Aim of the task:
Every entry must be repeated exactly in the answer.

Supplied records:
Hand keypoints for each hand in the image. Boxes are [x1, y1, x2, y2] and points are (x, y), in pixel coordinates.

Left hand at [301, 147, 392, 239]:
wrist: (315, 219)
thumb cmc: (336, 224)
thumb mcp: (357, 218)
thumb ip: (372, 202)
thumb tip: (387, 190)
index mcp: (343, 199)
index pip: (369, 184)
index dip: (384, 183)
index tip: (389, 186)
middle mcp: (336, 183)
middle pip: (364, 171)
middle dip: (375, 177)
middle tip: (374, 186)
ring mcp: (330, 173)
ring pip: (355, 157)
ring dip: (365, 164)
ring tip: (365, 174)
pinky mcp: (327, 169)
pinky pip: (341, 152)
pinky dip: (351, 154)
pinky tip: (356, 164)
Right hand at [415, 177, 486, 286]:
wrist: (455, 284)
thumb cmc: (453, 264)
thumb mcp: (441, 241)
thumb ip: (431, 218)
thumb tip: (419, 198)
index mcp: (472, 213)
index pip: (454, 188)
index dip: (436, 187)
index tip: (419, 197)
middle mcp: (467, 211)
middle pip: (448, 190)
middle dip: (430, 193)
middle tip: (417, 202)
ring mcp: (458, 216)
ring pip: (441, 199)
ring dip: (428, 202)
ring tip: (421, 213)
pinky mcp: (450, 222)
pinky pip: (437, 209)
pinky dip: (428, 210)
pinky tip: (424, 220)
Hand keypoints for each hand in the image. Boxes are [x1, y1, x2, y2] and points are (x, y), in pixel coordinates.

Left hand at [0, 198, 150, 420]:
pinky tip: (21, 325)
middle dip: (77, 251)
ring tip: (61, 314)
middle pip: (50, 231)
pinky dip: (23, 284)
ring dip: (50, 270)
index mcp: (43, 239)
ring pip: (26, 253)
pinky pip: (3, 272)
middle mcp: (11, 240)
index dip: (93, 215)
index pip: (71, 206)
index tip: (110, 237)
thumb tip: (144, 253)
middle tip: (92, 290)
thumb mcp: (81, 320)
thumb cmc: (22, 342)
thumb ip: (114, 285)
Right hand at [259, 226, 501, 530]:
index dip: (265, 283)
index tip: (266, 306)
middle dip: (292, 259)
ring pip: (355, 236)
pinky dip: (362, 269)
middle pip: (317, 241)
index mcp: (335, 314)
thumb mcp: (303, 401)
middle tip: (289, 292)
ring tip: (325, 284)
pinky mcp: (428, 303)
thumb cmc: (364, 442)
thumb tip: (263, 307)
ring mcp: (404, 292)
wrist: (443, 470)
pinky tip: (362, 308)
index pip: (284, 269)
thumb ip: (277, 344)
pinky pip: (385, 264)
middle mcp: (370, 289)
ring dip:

Response box:
Hand keypoints for each hand in the image. Boxes are [x1, y1, x2, y2] and points are (x, y), in pixel coordinates.

Left hand at [301, 147, 392, 239]:
wrist: (315, 219)
thumb cmc: (336, 224)
thumb mcp: (357, 218)
thumb ip: (372, 202)
thumb tip: (387, 190)
index mcp: (343, 199)
index pip: (369, 184)
index dip: (384, 183)
index tip: (389, 186)
middle mcp: (336, 183)
middle pip: (364, 171)
middle dip: (375, 177)
middle tip: (374, 186)
ring mcp: (330, 173)
ring pip: (355, 157)
ring dip: (365, 164)
ring tip: (365, 174)
pinky mcp: (327, 169)
pinky pip: (341, 152)
pinky dip: (351, 154)
pinky tip: (356, 164)
Right hand at [415, 177, 486, 286]:
wrist: (455, 284)
thumb cmc: (453, 264)
thumb mcp: (441, 241)
thumb ip: (431, 218)
thumb tip: (419, 198)
index mcp: (472, 213)
index pip: (454, 188)
index dip: (436, 187)
index tip: (419, 197)
middle mcp: (467, 211)
middle pip: (448, 190)
middle dip: (430, 193)
middle tip: (417, 202)
ring mcp: (458, 216)
ring pip: (441, 199)
ring dip: (428, 202)
ring tip: (421, 213)
pinky mcp: (450, 222)
pinky pip: (437, 209)
pinky dip: (428, 210)
pinky tip: (424, 220)
Hand keypoints for each hand in the image. Boxes are [x1, y1, x2, y2] and points are (x, y), in pixel coordinates.

Left hand at [0, 198, 150, 420]:
pinky tip: (21, 325)
middle dip: (77, 251)
ring tip: (61, 314)
middle pip: (50, 231)
pinky dip: (23, 284)
ring dip: (50, 270)
index mcp: (43, 239)
ring pip: (26, 253)
pinky pip: (3, 272)
middle mcp: (11, 240)
index dip: (93, 215)
index pip: (71, 206)
index tip: (110, 237)
thumb tip: (144, 253)
middle tip: (92, 290)
thumb mcp: (81, 320)
thumb cmc: (22, 342)
thumb ip: (114, 285)
Right hand at [259, 226, 501, 530]:
index dip: (265, 283)
index tip: (266, 306)
middle dip: (292, 259)
ring pip: (355, 236)
pinky dip: (362, 269)
middle pip: (317, 241)
index mcp: (335, 314)
thumb mcp: (303, 401)
middle tip: (289, 292)
ring tip: (325, 284)
pinky mcp: (428, 303)
thumb cmc: (364, 442)
thumb tip: (263, 307)
ring mcp: (404, 292)
wrist: (443, 470)
pinky tip: (362, 308)
index pip: (284, 269)
thumb ip: (277, 344)
pinky pip: (385, 264)
middle mcp: (370, 289)
ring dip:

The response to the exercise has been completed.